### About this task
Look below for the line containing "part: (215, 22) -> (362, 46), moved"; from there through the line containing "curve: (235, 453) -> (216, 346), added", both lines included, please set down each line exactly and nothing else.

### Information
↓↓↓

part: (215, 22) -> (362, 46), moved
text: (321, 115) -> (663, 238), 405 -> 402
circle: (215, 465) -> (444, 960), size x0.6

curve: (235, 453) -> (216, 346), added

↑↑↑
↓↓↓

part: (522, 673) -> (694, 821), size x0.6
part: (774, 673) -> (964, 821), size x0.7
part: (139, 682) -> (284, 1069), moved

↑↑↑

### Response area
part: (215, 22) -> (362, 46), moved
text: (321, 115) -> (663, 238), 405 -> 402
circle: (215, 465) -> (444, 960), size x0.6

curve: (235, 453) -> (216, 346), added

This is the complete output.